Per dirla di nuovo con una bella espressione di Parisier, la filter bubble ci chiude in una cattiva teoria del “tu”: banalizza le nostre esperienze in una dimensione puramente algoritmica. Ci fidiamo delle macchine, come se fossero giornalisti. E le macchine non sono né buone né cattive, ma sono del tutto amorali – non problematizzano nulla, aggregano soltanto.

Dal punto di vista del marketing non c’è niente di male. Personalizzare e customizzare sono ormai dei requisiti fondamentali per ogni campagna strategica, per creare una più autentica conversazione fra cliente e retailer (e di fondo, non fanno altro che ricalcare le classiche forme di conoscenza e consigli mirati dei venditori fisici).

Il problema grave insorge quando si cercano informazioni su una questione politica o sullo stato economico e sociale di una nazione – non tanto quando mi viene proposto un thriller sulla base del fatto che ho acquistato un thriller in precedenza (sebbene il meccanismo sia molto simile).

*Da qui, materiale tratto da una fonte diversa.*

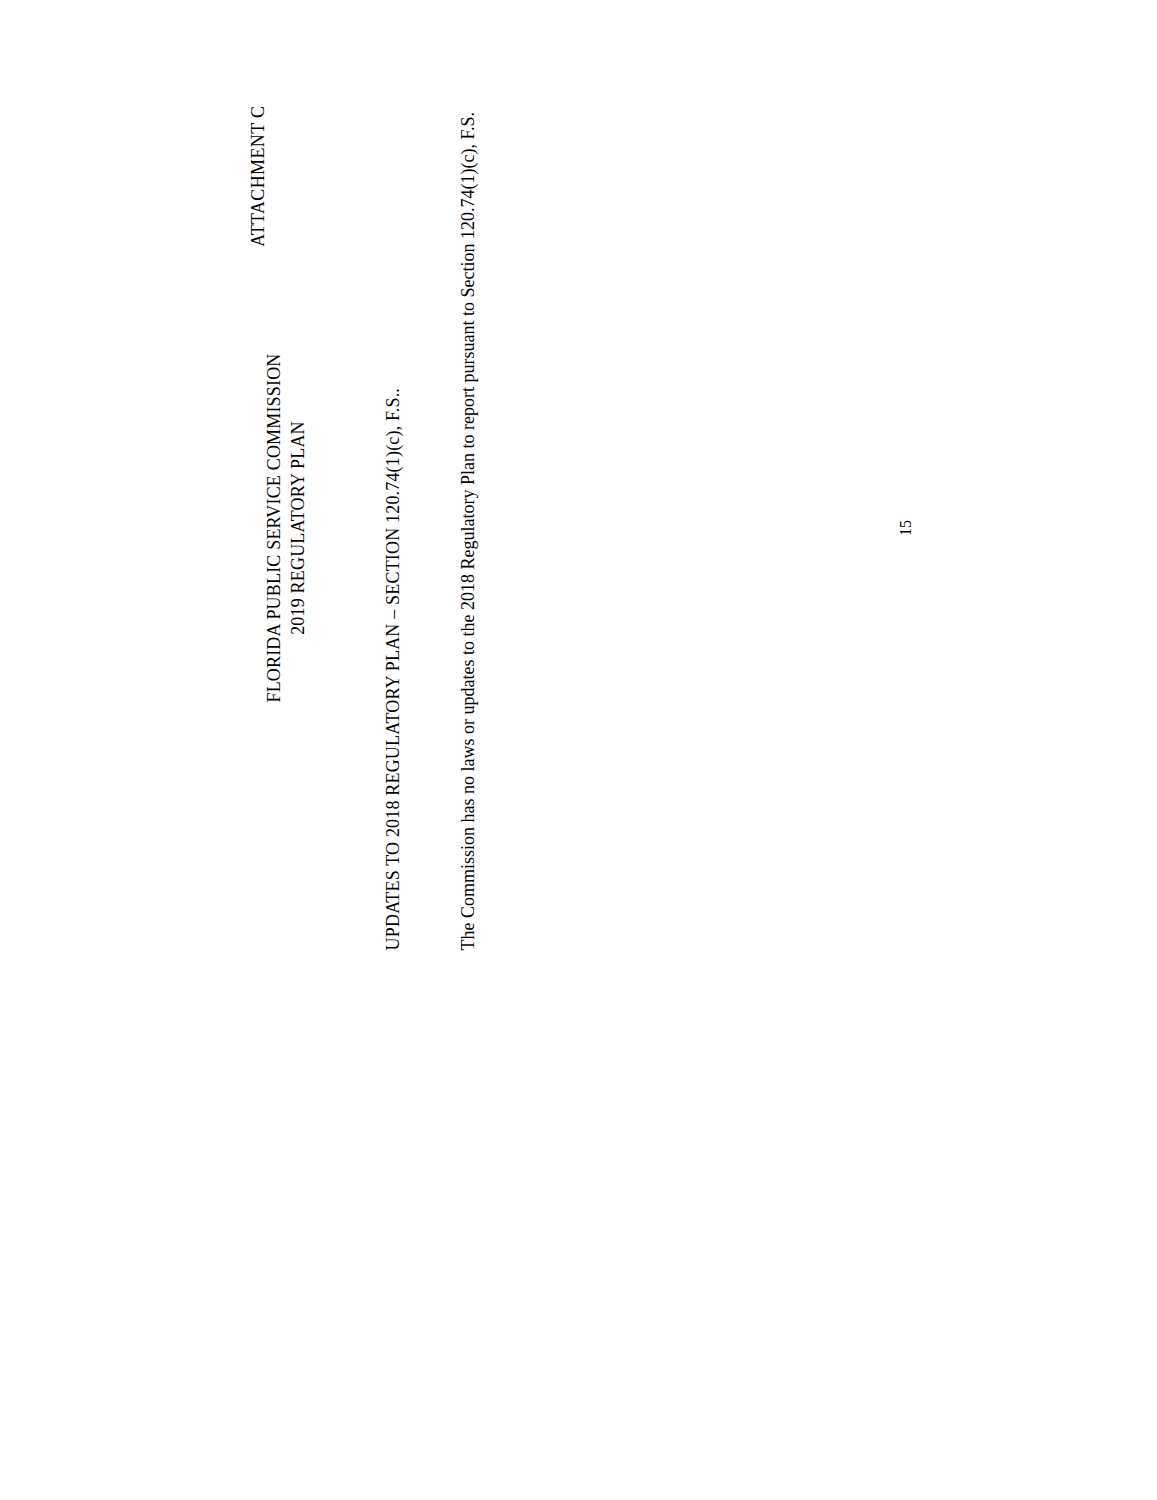ATTACHMENT C
FLORIDA PUBLIC SERVICE COMMISSION 2019 REGULATORY PLAN
UPDATES TO 2018 REGULATORY PLAN – SECTION 120.74(1)(c), F.S..
The Commission has no laws or updates to the 2018 Regulatory Plan to report pursuant to Section 120.74(1)(c), F.S.
15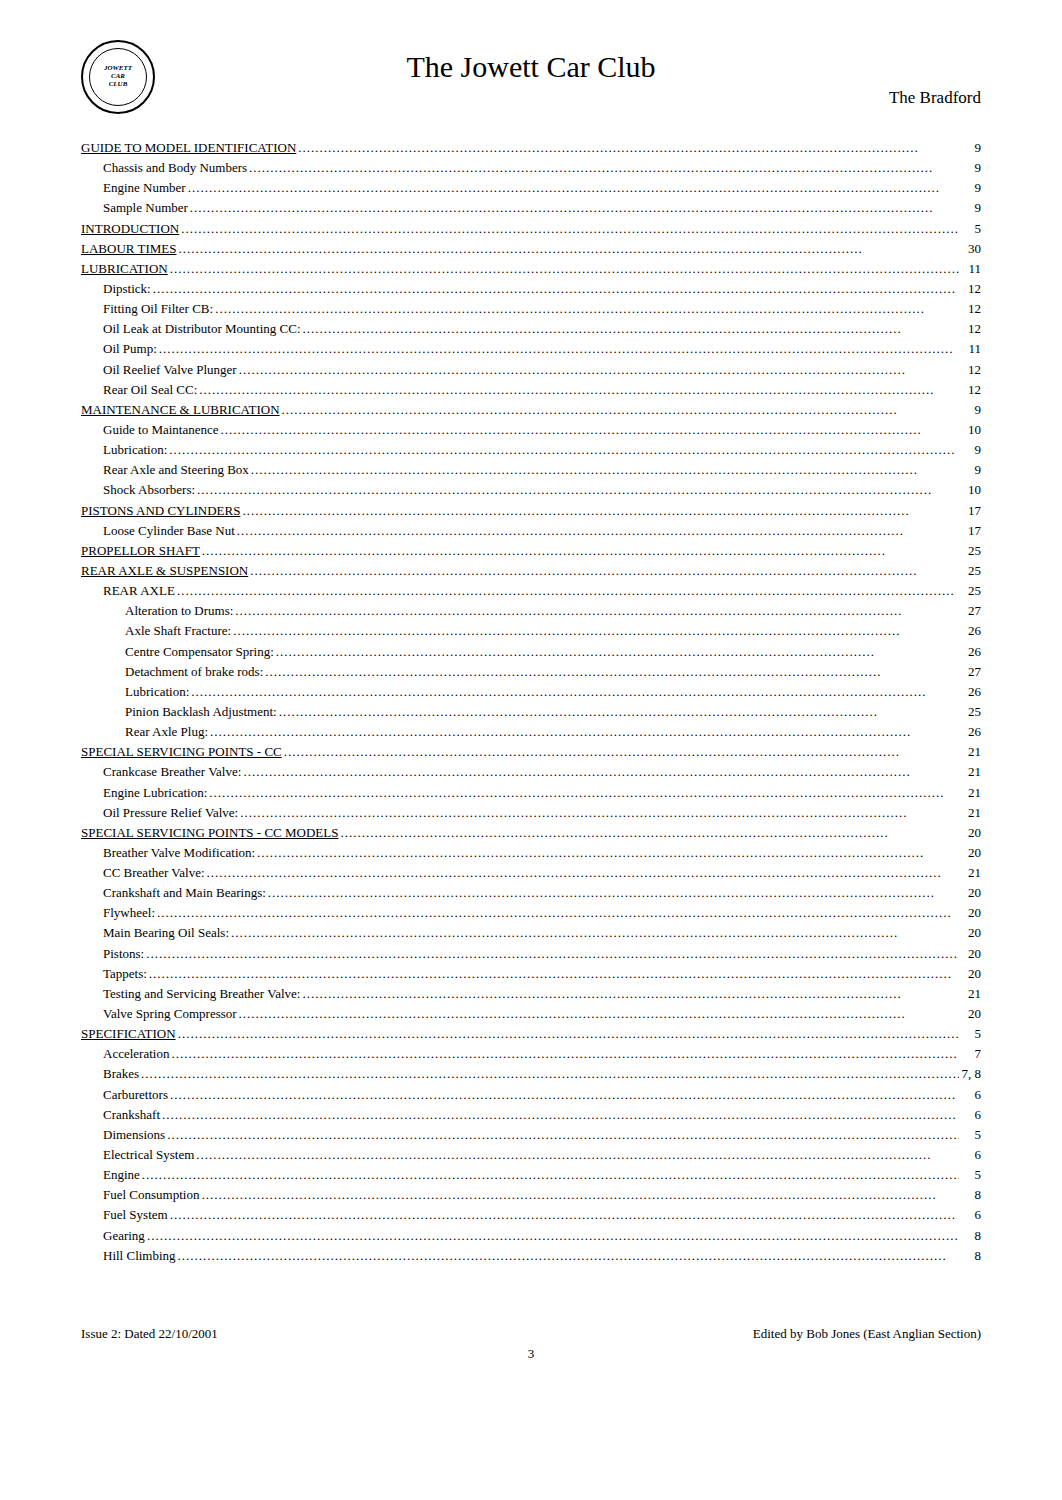JOWETT
CAR
CLUB
The Jowett Car Club
The Bradford
Guide to Model Identification .................................................................................................................................................. 9
Chassis and Body Numbers ................................................................................................................................................................. 9
Engine Number ................................................................................................................................................................................. 9
Sample Number ............................................................................................................................................................................... 9
Introduction ......................................................................................................................................................................................... 5
Labour Times ................................................................................................................................................................. 30
Lubrication ............................................................................................................................................................................................. 11
Dipstick: ............................................................................................................................................................................................. 12
Fitting Oil Filter CB: ....................................................................................................................................................................... 12
Oil Leak at Distributor Mounting CC: ............................................................................................................................................. 12
Oil Pump: ........................................................................................................................................................................................... 11
Oil Reelief Valve Plunger ............................................................................................................................................................. 12
Rear Oil Seal CC: ............................................................................................................................................................................. 12
Maintenance & Lubrication ................................................................................................................................................. 9
Guide to Maintanence ..................................................................................................................................................................... 10
Lubrication: ......................................................................................................................................................................................... 9
Rear Axle and Steering Box ............................................................................................................................................................. 9
Shock Absorbers: ............................................................................................................................................................................. 10
Pistons and Cylinders ............................................................................................................................................................. 17
Loose Cylinder Base Nut ............................................................................................................................................................. 17
Propellor Shaft ................................................................................................................................................................. 25
Rear Axle & Suspension ............................................................................................................................................................. 25
REAR AXLE ....................................................................................................................................................................................... 25
Alteration to Drums: ............................................................................................................................................................. 27
Axle Shaft Fracture: ............................................................................................................................................................. 26
Centre Compensator Spring: ............................................................................................................................................. 26
Detachment of brake rods: ................................................................................................................................................. 27
Lubrication: ............................................................................................................................................................................. 26
Pinion Backlash Adjustment: ............................................................................................................................................. 25
Rear Axle Plug: ..................................................................................................................................................................... 26
Special Servicing Points - CC ................................................................................................................................................. 21
Crankcase Breather Valve: ............................................................................................................................................................. 21
Engine Lubrication: ............................................................................................................................................................................. 21
Oil Pressure Relief Valve: ............................................................................................................................................................. 21
Special Servicing Points - CC Models ................................................................................................................................. 20
Breather Valve Modification: ............................................................................................................................................................. 20
CC Breather Valve: ............................................................................................................................................................................. 21
Crankshaft and Main Bearings: ............................................................................................................................................................. 20
Flywheel: ........................................................................................................................................................................................... 20
Main Bearing Oil Seals: ............................................................................................................................................................. 20
Pistons: ............................................................................................................................................................................................... 20
Tappets: ............................................................................................................................................................................................. 20
Testing and Servicing Breather Valve: ............................................................................................................................................. 21
Valve Spring Compressor ............................................................................................................................................................. 20
Specification ......................................................................................................................................................................................... 5
Acceleration ......................................................................................................................................................................................... 7
Brakes ................................................................................................................................................................................................. 7, 8
Carburettors ......................................................................................................................................................................................... 6
Crankshaft ........................................................................................................................................................................................... 6
Dimensions ........................................................................................................................................................................................... 5
Electrical System ............................................................................................................................................................................. 6
Engine ................................................................................................................................................................................................. 5
Fuel Consumption ............................................................................................................................................................................. 8
Fuel System ......................................................................................................................................................................................... 6
Gearing ............................................................................................................................................................................................... 8
Hill Climbing ..................................................................................................................................................................................... 8
Issue 2: Dated 22/10/2001 Edited by Bob Jones (East Anglian Section)
3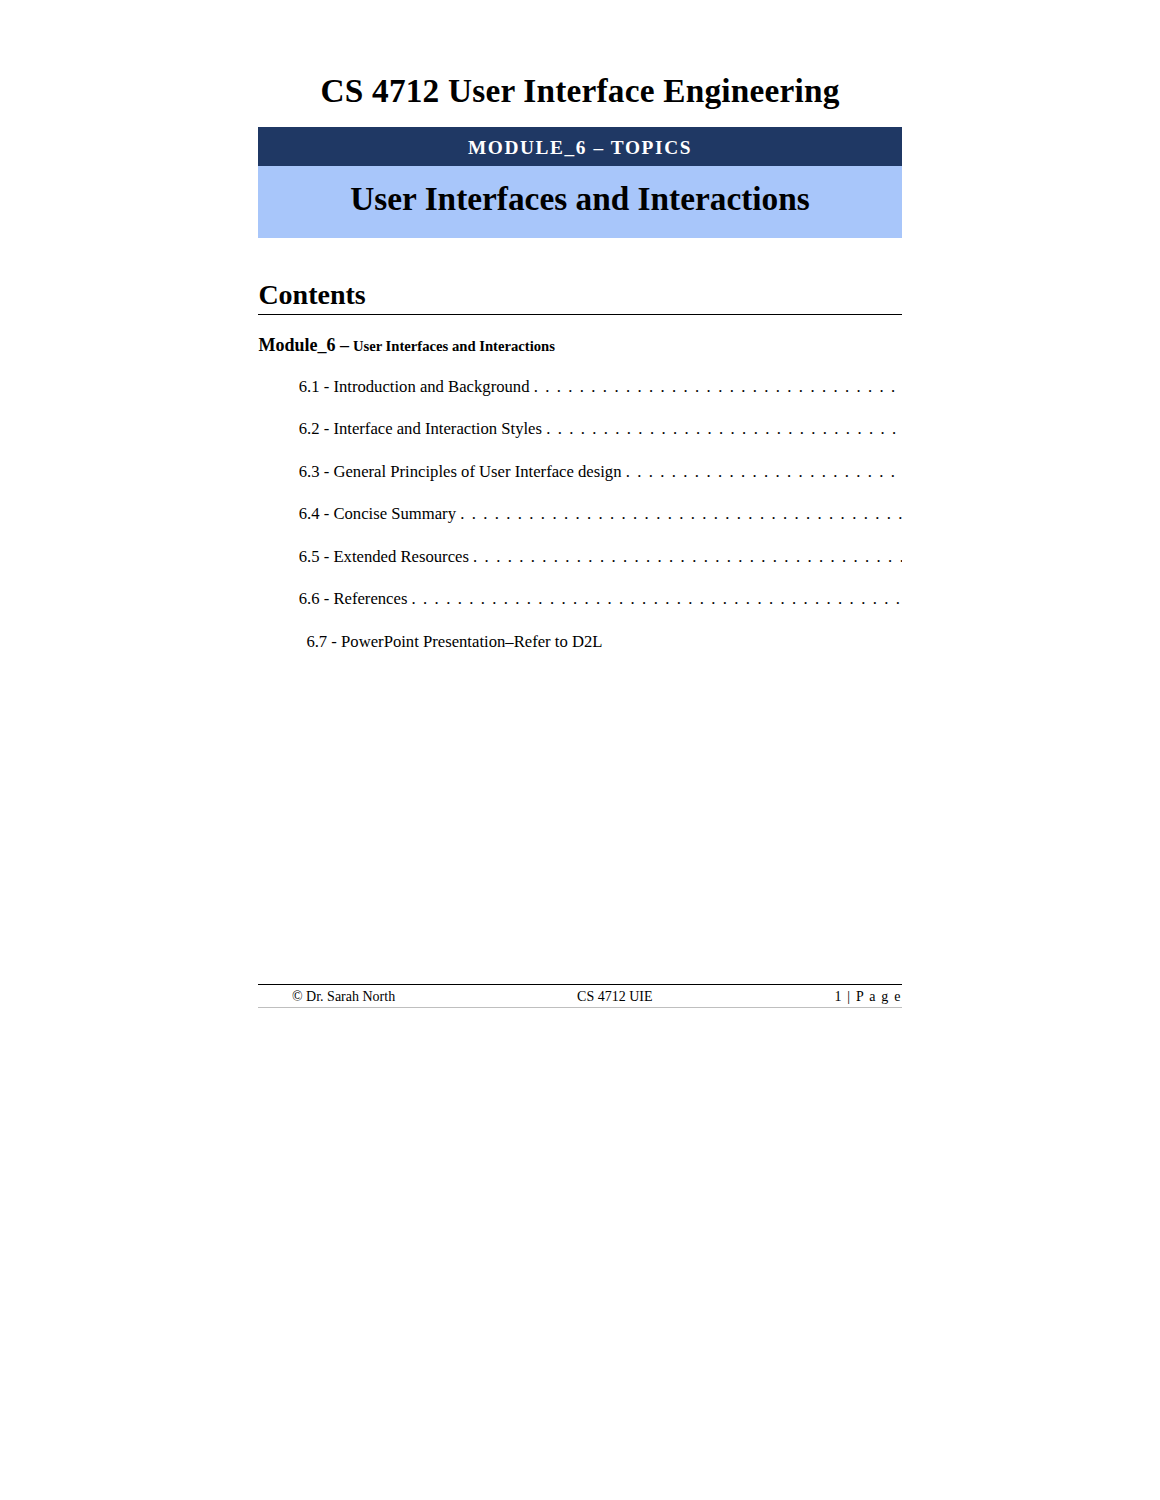CS 4712 User Interface Engineering
MODULE_6 – TOPICS
User Interfaces and Interactions
Contents
Module_6 – User Interfaces and Interactions
6.1 - Introduction and Background . . . . . . . . . . . . . . . . . . . . . . . . . . . . . . . . . . . . . . . . . . . . . . . . . . . 2
6.2 - Interface and Interaction Styles . . . . . . . . . . . . . . . . . . . . . . . . . . . . . . . . . . . . . . . . . . . . . . . . . . 3
6.3 - General Principles of User Interface design . . . . . . . . . . . . . . . . . . . . . . . . . . . . . . . . . . . . . . 6
6.4 - Concise Summary . . . . . . . . . . . . . . . . . . . . . . . . . . . . . . . . . . . . . . . . . . . . . . . . . . . . . . . . . . . 10
6.5 - Extended Resources . . . . . . . . . . . . . . . . . . . . . . . . . . . . . . . . . . . . . . . . . . . . . . . . . . . . . . . . . 11
6.6 - References . . . . . . . . . . . . . . . . . . . . . . . . . . . . . . . . . . . . . . . . . . . . . . . . . . . . . . . . . . . . . . . . 12
6.7 - PowerPoint Presentation–Refer to D2L
© Dr. Sarah North
CS 4712 UIE
1 | P a g e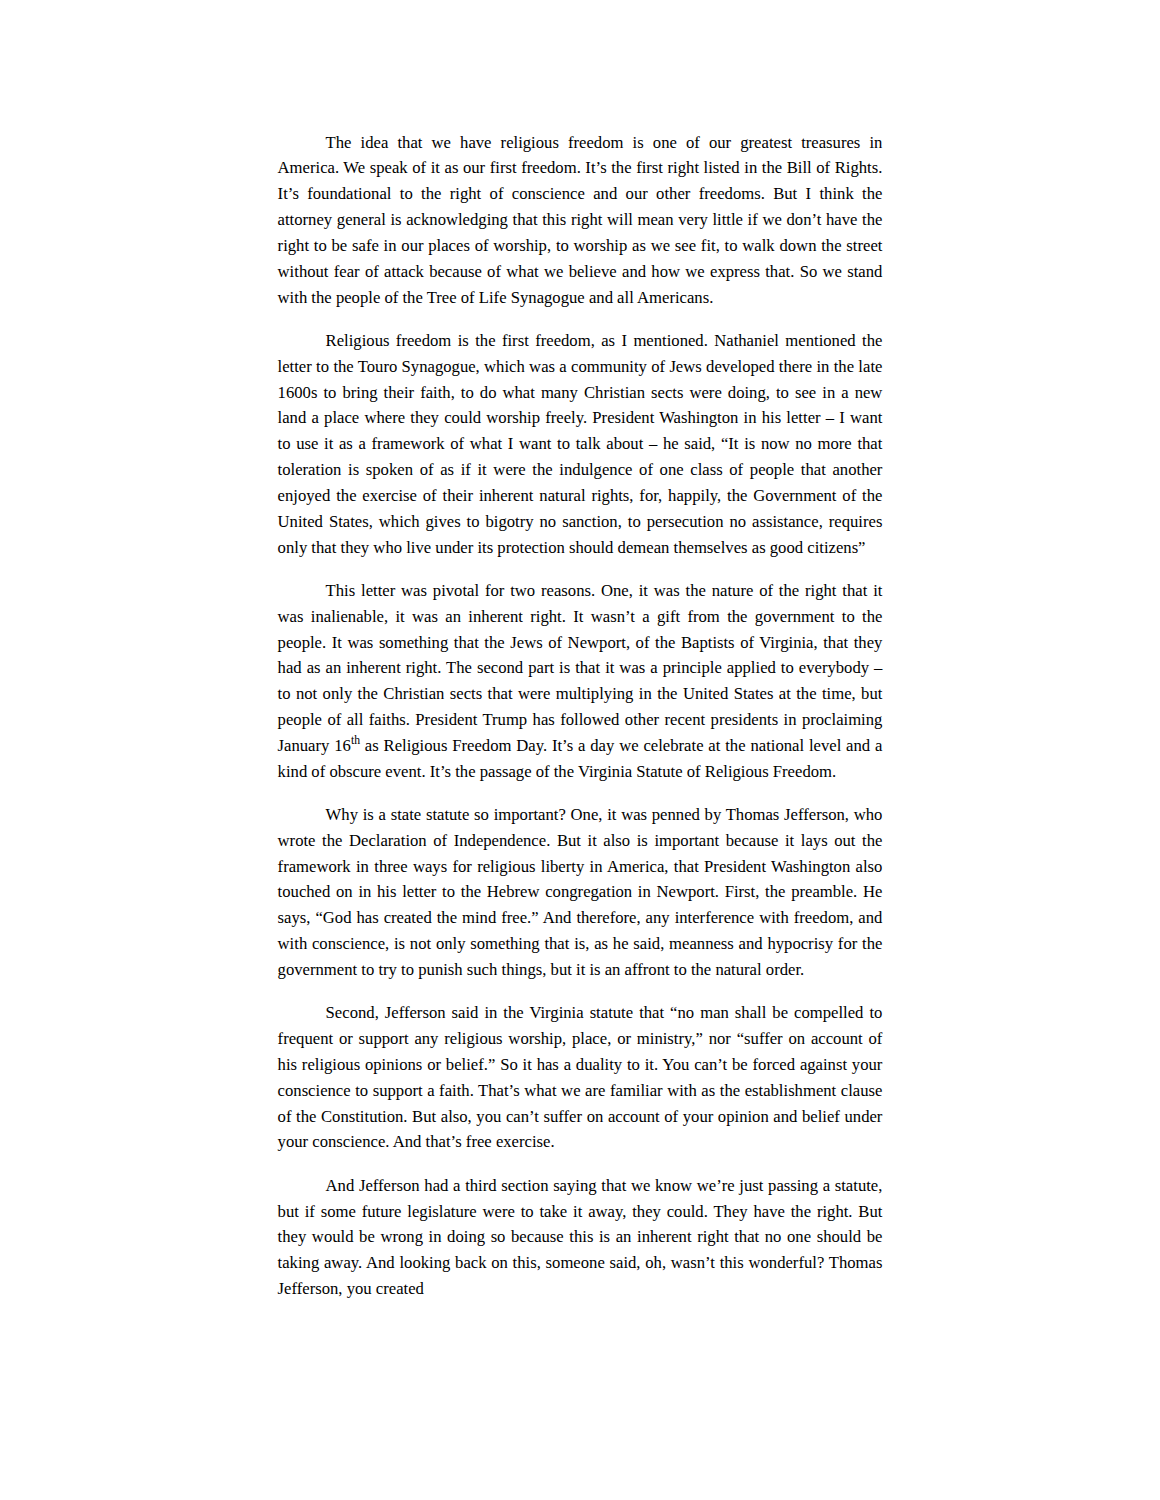The idea that we have religious freedom is one of our greatest treasures in America. We speak of it as our first freedom. It’s the first right listed in the Bill of Rights. It’s foundational to the right of conscience and our other freedoms. But I think the attorney general is acknowledging that this right will mean very little if we don’t have the right to be safe in our places of worship, to worship as we see fit, to walk down the street without fear of attack because of what we believe and how we express that. So we stand with the people of the Tree of Life Synagogue and all Americans.
Religious freedom is the first freedom, as I mentioned. Nathaniel mentioned the letter to the Touro Synagogue, which was a community of Jews developed there in the late 1600s to bring their faith, to do what many Christian sects were doing, to see in a new land a place where they could worship freely. President Washington in his letter – I want to use it as a framework of what I want to talk about – he said, “It is now no more that toleration is spoken of as if it were the indulgence of one class of people that another enjoyed the exercise of their inherent natural rights, for, happily, the Government of the United States, which gives to bigotry no sanction, to persecution no assistance, requires only that they who live under its protection should demean themselves as good citizens”
This letter was pivotal for two reasons. One, it was the nature of the right that it was inalienable, it was an inherent right. It wasn’t a gift from the government to the people. It was something that the Jews of Newport, of the Baptists of Virginia, that they had as an inherent right. The second part is that it was a principle applied to everybody – to not only the Christian sects that were multiplying in the United States at the time, but people of all faiths. President Trump has followed other recent presidents in proclaiming January 16th as Religious Freedom Day. It’s a day we celebrate at the national level and a kind of obscure event. It’s the passage of the Virginia Statute of Religious Freedom.
Why is a state statute so important? One, it was penned by Thomas Jefferson, who wrote the Declaration of Independence. But it also is important because it lays out the framework in three ways for religious liberty in America, that President Washington also touched on in his letter to the Hebrew congregation in Newport. First, the preamble. He says, “God has created the mind free.” And therefore, any interference with freedom, and with conscience, is not only something that is, as he said, meanness and hypocrisy for the government to try to punish such things, but it is an affront to the natural order.
Second, Jefferson said in the Virginia statute that “no man shall be compelled to frequent or support any religious worship, place, or ministry,” nor “suffer on account of his religious opinions or belief.” So it has a duality to it. You can’t be forced against your conscience to support a faith. That’s what we are familiar with as the establishment clause of the Constitution. But also, you can’t suffer on account of your opinion and belief under your conscience. And that’s free exercise.
And Jefferson had a third section saying that we know we’re just passing a statute, but if some future legislature were to take it away, they could. They have the right. But they would be wrong in doing so because this is an inherent right that no one should be taking away. And looking back on this, someone said, oh, wasn’t this wonderful? Thomas Jefferson, you created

Quando voglio sapere cos’è successo in medio Oriente non sto cercando una risposta che si confaccia ai miei gusti: sto cercando una risposta oggettiva.

Che fare, dunque?

Nel suo libro, e più sinteticamente nel sito di riferimento, Eli Pariser elenca dieci possibili soluzioni alla bolla:

  1. Eliminare i cookie. I cookie sono il modo più facile per essere tracciati: eliminarli alla fine di ogni sessione è buona norma.
  2. Cancellare la cronologia. Come sopra: la cronologia delle proprie ricerche sul browser può essere usata da Google per ottenere informazioni personalizzate. Fatela fuori.
  3. Mantenere privati i dati su Facebook. La questione privacy su Facebook è di lana caprina, e la movimentazione di dati sensibili verso l’esterno è da sempre poco chiara in casa Zuckerberg. Regola generale di prudenza: non dite a Facebook ciò che non volete che venga diffuso sul web.
  4. Non dire in giro quand’è il proprio compleanno. Sembra una sciocchezza, e invece è il modo più semplice per identificarvi in mezzo a tanti altri omonimi. Tenetelo nascosto e limitatevi a ricevere gli auguri dagli amici più stretti.
  5. Mai più adv targetizzati. Tutti i principali browser consentono di declinare l’opzione di annunci “su misura”.
  6. Navigare in incognito. Scoprirete subito le differenze fra la navigazione appesantita da cookie o con il login su Gmail e simili.
  7. Ancora meglio, navigare anonimi. Ad esempio, usando strumenti quali Anonymizer.com.
  8. Depersonalizzare il browser. Per sradicare le ultime possibilità di tracking e personalizzazione del vostro browser, usate i consigli di Eff.
  9. Scrivere a Google e Facebook. In modo da chiedere maggiore controllo personale sulle opzioni di tracking.
  10. Dire alle istituzioni che è importante. Fate casino, parlatene, portate la cosa allo scoperto.

Più in generale, Pariser consiglia di non addormentarsi sull’elusiva azione di filtraggio e personalizzazione dei motori di ricerca. Insiste sulla necessità di tenersi aperti al diverso: internet è uno strumento di ricerca straordinario per chiunque, ma non possiamo pensare che sia automaticamente e completamente neutrale. Perché non lo è (più).

In tal senso, occorre soprattutto creare un’alfabetizzazione algoritmica e non solo letteraria. Imparare quel tanto che basta di codice e di funzionamento della rete, per difenderci dai suoi aspetti deteriori. Dopotutto, è qui che viviamo gran parte del nostro tempo: conoscerne le dinamiche ci renderà abitanti del web più accorti, e dunque consumatori più consapevoli di informazione.

[13/09/2011]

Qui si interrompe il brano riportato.